-- GIVEN INFORMATION --
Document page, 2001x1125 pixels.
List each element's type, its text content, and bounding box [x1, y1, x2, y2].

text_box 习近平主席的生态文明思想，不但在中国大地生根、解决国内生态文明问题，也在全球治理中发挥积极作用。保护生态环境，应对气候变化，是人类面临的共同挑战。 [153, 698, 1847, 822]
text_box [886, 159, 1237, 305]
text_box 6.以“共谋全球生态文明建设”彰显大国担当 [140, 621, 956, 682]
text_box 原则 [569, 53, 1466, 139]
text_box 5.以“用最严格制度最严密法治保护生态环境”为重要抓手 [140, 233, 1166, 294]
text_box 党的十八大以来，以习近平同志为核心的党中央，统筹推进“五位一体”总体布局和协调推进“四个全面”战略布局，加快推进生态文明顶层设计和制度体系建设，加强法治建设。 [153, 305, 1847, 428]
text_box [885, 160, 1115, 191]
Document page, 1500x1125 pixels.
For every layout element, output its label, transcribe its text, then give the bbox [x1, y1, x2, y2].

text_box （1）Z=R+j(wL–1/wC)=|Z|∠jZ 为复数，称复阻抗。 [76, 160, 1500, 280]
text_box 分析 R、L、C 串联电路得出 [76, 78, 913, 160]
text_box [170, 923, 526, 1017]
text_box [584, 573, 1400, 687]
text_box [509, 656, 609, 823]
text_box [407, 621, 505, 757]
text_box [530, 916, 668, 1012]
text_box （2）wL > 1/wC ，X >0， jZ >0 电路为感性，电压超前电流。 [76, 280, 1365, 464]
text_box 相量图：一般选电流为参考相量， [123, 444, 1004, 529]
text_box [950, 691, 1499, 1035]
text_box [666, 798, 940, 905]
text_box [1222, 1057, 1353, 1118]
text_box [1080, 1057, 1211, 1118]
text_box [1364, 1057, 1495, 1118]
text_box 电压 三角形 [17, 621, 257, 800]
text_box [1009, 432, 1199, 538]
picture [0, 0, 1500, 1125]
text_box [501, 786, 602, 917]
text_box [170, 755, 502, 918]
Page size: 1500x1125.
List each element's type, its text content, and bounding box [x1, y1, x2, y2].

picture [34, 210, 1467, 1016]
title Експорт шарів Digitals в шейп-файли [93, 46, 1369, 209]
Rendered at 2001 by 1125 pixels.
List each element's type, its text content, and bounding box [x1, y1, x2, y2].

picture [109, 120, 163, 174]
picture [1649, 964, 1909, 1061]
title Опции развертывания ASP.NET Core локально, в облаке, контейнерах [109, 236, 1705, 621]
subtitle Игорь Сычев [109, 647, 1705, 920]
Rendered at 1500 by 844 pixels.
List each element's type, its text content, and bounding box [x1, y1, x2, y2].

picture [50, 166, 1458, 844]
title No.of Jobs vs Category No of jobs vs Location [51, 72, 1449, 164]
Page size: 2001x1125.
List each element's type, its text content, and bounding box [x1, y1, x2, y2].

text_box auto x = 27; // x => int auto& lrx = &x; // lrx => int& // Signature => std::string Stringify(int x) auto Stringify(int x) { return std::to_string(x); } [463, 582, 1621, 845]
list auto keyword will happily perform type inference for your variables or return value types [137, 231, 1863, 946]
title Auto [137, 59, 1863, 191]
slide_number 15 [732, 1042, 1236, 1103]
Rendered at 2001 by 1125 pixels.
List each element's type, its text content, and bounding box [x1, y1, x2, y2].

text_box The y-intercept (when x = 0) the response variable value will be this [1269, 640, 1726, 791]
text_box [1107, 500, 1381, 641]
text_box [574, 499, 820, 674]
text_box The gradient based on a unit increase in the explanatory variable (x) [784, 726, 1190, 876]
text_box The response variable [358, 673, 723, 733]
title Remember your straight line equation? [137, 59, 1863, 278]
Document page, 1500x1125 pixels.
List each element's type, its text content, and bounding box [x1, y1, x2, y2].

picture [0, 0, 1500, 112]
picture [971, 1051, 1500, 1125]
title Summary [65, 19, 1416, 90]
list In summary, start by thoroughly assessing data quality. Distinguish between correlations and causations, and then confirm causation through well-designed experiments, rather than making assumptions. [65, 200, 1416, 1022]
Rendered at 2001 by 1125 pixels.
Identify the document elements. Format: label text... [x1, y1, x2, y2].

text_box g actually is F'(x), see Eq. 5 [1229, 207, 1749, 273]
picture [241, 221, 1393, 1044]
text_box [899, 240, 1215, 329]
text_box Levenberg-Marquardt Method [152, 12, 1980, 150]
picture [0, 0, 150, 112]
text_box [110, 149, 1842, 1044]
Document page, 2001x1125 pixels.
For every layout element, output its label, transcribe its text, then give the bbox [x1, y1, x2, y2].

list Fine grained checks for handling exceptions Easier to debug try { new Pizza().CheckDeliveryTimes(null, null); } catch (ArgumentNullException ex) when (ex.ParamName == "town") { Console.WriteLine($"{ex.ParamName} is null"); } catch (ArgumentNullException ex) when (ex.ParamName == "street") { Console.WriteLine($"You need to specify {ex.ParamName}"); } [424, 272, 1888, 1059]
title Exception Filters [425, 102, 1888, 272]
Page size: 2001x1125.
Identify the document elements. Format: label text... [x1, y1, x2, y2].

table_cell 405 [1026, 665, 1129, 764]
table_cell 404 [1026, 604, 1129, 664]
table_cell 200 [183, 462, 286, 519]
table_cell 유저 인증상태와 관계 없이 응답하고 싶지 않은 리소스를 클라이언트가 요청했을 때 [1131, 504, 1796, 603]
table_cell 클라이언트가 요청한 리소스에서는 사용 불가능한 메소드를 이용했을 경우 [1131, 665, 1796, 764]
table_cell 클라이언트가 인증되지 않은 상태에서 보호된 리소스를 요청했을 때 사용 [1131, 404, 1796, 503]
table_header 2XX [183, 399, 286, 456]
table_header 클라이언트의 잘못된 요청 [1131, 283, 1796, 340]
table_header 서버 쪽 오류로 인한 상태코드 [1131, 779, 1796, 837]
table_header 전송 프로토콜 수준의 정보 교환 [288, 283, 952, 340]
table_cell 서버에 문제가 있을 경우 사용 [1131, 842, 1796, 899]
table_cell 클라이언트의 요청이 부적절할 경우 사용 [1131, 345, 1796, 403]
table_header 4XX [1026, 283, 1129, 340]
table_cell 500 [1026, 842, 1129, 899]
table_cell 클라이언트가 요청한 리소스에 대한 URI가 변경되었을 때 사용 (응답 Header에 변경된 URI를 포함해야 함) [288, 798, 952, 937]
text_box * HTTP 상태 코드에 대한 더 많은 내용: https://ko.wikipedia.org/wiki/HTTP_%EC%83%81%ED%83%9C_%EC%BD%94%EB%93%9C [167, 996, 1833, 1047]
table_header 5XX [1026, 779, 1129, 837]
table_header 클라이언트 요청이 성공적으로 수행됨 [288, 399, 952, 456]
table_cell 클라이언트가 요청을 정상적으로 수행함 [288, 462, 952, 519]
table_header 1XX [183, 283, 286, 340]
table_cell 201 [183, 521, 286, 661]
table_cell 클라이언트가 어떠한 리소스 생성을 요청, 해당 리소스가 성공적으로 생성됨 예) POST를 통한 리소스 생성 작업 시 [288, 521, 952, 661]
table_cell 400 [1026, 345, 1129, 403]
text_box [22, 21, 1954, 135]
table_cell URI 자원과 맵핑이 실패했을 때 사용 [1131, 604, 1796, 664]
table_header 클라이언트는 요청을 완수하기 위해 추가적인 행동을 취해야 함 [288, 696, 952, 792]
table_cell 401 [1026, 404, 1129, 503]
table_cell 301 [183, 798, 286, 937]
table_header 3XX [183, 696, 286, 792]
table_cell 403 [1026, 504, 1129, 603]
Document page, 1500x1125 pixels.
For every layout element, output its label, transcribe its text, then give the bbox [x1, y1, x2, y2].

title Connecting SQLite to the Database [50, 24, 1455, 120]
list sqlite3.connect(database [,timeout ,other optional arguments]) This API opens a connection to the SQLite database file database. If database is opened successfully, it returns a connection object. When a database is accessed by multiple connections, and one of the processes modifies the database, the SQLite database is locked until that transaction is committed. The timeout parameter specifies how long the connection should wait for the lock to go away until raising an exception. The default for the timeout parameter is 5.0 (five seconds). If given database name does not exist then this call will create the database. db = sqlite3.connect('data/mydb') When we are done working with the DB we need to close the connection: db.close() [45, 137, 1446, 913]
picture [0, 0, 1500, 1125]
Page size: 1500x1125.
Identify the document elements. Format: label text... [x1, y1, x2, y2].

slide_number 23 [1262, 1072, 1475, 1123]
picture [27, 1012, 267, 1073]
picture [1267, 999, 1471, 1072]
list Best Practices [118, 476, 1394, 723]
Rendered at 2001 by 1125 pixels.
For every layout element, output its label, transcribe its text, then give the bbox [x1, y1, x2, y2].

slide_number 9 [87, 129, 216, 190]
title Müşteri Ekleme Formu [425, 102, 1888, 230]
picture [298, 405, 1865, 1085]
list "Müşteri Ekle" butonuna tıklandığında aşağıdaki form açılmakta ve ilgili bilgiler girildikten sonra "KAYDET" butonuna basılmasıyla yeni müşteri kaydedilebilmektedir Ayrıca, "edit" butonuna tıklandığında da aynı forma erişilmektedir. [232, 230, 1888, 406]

-- YOUR OBJECTIVE --
Every line above from the line with "text_box [170, 923, 526, 1017]" to the line with "text_box [1080, 1057, 1211, 1118]" is wanted, ends included; write them out exactly and add no other line.

-- EXERCISE RESULT --
text_box [170, 923, 526, 1017]
text_box [584, 573, 1400, 687]
text_box [509, 656, 609, 823]
text_box [407, 621, 505, 757]
text_box [530, 916, 668, 1012]
text_box （2）wL > 1/wC ，X >0， jZ >0 电路为感性，电压超前电流。 [76, 280, 1365, 464]
text_box 相量图：一般选电流为参考相量， [123, 444, 1004, 529]
text_box [950, 691, 1499, 1035]
text_box [666, 798, 940, 905]
text_box [1222, 1057, 1353, 1118]
text_box [1080, 1057, 1211, 1118]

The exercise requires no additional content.